Rinaya mencoba melewatinya secara baik baik. Seketika mereka menangkapnya. Menutupi kepalanya dengan kain. Menyumpal mulutnya. Mengikat tangan dan kakinya.
Sementara itu Pradhika Wiriya melihat kursi kosong di kedai yang tadi dia tinggalkan.

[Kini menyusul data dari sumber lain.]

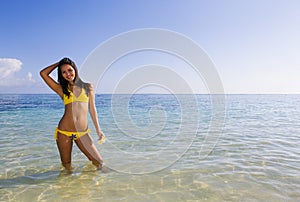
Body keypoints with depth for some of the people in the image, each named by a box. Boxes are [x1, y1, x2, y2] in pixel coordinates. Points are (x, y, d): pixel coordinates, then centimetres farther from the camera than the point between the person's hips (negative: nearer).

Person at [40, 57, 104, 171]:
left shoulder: (88, 87, 8)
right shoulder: (62, 89, 6)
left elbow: (92, 109, 9)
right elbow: (43, 73, 1)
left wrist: (98, 130, 6)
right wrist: (59, 63, 11)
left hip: (83, 132, 1)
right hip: (64, 131, 0)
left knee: (98, 162, -1)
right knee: (67, 167, 8)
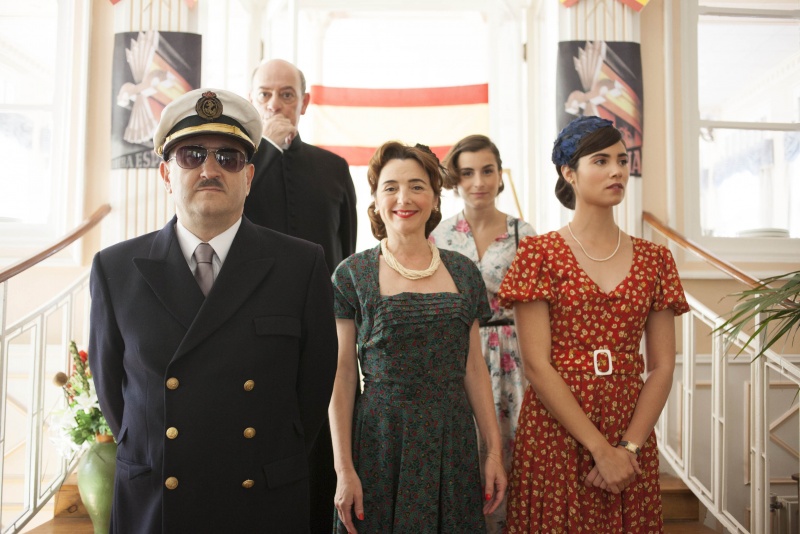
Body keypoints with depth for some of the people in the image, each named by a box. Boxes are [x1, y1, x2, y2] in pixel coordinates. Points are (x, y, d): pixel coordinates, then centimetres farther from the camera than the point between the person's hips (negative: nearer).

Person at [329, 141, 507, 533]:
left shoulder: (463, 272, 5)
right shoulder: (353, 275, -3)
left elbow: (474, 368, 8)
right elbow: (342, 376, -4)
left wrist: (495, 450, 5)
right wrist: (344, 469, -7)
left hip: (453, 443, 3)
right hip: (380, 445, -2)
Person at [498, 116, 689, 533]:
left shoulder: (653, 260, 6)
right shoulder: (540, 254, -5)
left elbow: (662, 366, 3)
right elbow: (536, 365, -11)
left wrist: (628, 447, -9)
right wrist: (600, 449, -14)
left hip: (632, 435, 3)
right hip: (555, 433, -3)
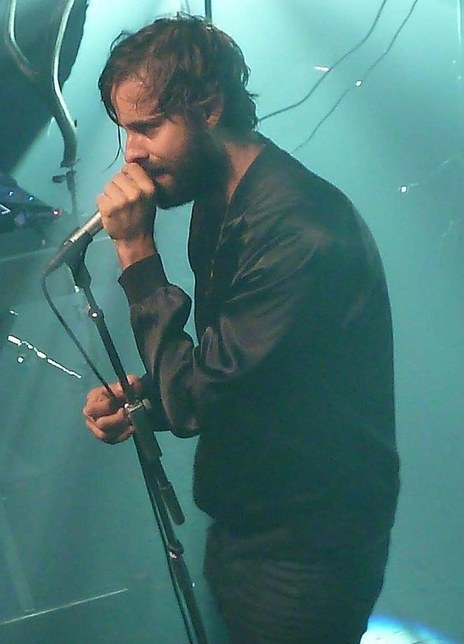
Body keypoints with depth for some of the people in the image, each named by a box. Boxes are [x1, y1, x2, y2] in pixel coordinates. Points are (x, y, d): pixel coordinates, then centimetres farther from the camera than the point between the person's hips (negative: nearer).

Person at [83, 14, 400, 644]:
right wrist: (140, 399, -5)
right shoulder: (217, 205, 3)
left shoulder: (298, 226, -27)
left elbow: (194, 397, -24)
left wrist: (136, 250, -21)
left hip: (303, 559, -8)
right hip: (242, 531, 9)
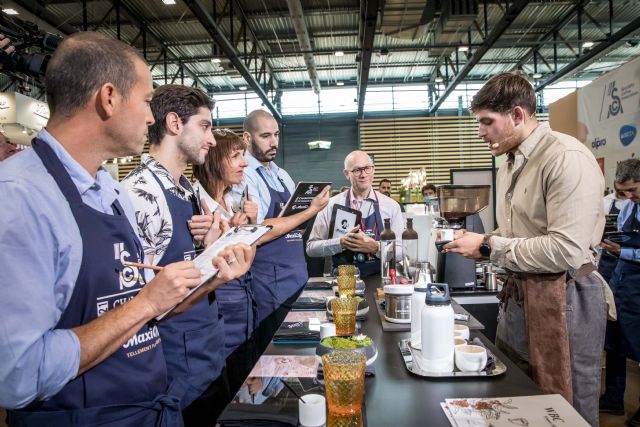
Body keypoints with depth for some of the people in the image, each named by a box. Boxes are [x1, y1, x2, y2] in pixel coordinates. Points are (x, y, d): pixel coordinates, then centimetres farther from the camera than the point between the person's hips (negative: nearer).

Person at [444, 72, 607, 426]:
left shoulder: (567, 158, -18)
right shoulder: (509, 165, 10)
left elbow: (565, 250, -25)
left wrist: (489, 245, -18)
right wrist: (477, 243, 1)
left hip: (561, 299, -8)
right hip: (518, 293, 9)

Dia bertanya kepada pelayan. Dan lalu pergi mencarinya. Dia menggigit bibirnya kesal. Rinaya selalu berkeliaran sendiri. Meski sudah di peringatkan dia tetap melakukan nya sesuka hati. Tapi kali ini Dhika benar benar merasa cemas. Pasalnya dia juga mendengar kabar banyaknya orang hilang. Dia khawatir Rinaya menjadi salah satu korbannya. Dia menelusuri jejaknya berharap sesuatu benar benar tidak terjadi padanya. Dia melihat seorang di ujung jalan. Dia mengenali orang itu. Baru saja berpisah beberapa hari lalu. Kini mereka di pertemukan lagi. Dia Berbincang dengan anak anak yang ada disana. Berbicara serius lalu bercanda lagi. Dia menoleh padanya. "Balapati? Kau juga disini?"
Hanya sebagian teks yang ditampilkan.